╭─ WORKING DATA

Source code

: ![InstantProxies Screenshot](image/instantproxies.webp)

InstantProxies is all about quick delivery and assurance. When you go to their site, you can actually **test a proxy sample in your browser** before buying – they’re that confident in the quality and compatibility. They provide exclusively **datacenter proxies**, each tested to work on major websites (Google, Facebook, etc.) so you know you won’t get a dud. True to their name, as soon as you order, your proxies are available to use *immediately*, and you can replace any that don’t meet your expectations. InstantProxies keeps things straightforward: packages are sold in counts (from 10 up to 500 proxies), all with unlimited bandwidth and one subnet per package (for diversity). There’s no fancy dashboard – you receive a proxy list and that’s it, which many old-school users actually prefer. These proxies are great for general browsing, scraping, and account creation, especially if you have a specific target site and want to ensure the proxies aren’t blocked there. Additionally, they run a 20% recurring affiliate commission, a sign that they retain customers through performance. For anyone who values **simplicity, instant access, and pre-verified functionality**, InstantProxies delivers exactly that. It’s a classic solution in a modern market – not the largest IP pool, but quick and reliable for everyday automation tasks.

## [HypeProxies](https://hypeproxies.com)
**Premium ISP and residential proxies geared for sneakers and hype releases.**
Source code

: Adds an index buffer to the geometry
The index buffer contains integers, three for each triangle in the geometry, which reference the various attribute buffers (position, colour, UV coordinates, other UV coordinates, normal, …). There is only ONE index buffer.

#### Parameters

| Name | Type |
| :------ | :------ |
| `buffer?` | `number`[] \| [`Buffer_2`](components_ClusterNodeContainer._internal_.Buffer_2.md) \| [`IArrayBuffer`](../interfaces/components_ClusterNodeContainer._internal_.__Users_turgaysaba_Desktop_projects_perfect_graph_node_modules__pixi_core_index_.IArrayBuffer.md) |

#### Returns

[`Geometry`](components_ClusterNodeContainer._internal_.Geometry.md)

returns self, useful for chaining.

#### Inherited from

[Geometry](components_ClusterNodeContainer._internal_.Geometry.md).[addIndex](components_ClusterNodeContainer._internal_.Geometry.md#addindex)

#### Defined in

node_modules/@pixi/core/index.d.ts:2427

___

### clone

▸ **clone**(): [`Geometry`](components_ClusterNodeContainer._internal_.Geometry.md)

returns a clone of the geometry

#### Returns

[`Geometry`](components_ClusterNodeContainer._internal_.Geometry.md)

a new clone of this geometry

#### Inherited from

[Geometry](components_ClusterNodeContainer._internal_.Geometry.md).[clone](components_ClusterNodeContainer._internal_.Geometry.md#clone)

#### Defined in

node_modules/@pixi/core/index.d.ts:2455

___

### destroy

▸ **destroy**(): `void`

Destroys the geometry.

╰─

The records above are to be printed in full, exactly as they appear.

### RESULT FOR THIS EXERCISE
Source code

: ![InstantProxies Screenshot](image/instantproxies.webp)

InstantProxies is all about quick delivery and assurance. When you go to their site, you can actually **test a proxy sample in your browser** before buying – they’re that confident in the quality and compatibility. They provide exclusively **datacenter proxies**, each tested to work on major websites (Google, Facebook, etc.) so you know you won’t get a dud. True to their name, as soon as you order, your proxies are available to use *immediately*, and you can replace any that don’t meet your expectations. InstantProxies keeps things straightforward: packages are sold in counts (from 10 up to 500 proxies), all with unlimited bandwidth and one subnet per package (for diversity). There’s no fancy dashboard – you receive a proxy list and that’s it, which many old-school users actually prefer. These proxies are great for general browsing, scraping, and account creation, especially if you have a specific target site and want to ensure the proxies aren’t blocked there. Additionally, they run a 20% recurring affiliate commission, a sign that they retain customers through performance. For anyone who values **simplicity, instant access, and pre-verified functionality**, InstantProxies delivers exactly that. It’s a classic solution in a modern market – not the largest IP pool, but quick and reliable for everyday automation tasks.

## [HypeProxies](https://hypeproxies.com)
**Premium ISP and residential proxies geared for sneakers and hype releases.**
Source code

: Adds an index buffer to the geometry
The index buffer contains integers, three for each triangle in the geometry, which reference the various attribute buffers (position, colour, UV coordinates, other UV coordinates, normal, …). There is only ONE index buffer.

#### Parameters

| Name | Type |
| :------ | :------ |
| `buffer?` | `number`[] \| [`Buffer_2`](components_ClusterNodeContainer._internal_.Buffer_2.md) \| [`IArrayBuffer`](../interfaces/components_ClusterNodeContainer._internal_.__Users_turgaysaba_Desktop_projects_perfect_graph_node_modules__pixi_core_index_.IArrayBuffer.md) |

#### Returns

[`Geometry`](components_ClusterNodeContainer._internal_.Geometry.md)

returns self, useful for chaining.

#### Inherited from

[Geometry](components_ClusterNodeContainer._internal_.Geometry.md).[addIndex](components_ClusterNodeContainer._internal_.Geometry.md#addindex)

#### Defined in

node_modules/@pixi/core/index.d.ts:2427

___

### clone

▸ **clone**(): [`Geometry`](components_ClusterNodeContainer._internal_.Geometry.md)

returns a clone of the geometry

#### Returns

[`Geometry`](components_ClusterNodeContainer._internal_.Geometry.md)

a new clone of this geometry

#### Inherited from

[Geometry](components_ClusterNodeContainer._internal_.Geometry.md).[clone](components_ClusterNodeContainer._internal_.Geometry.md#clone)

#### Defined in

node_modules/@pixi/core/index.d.ts:2455

___

### destroy

▸ **destroy**(): `void`

Destroys the geometry.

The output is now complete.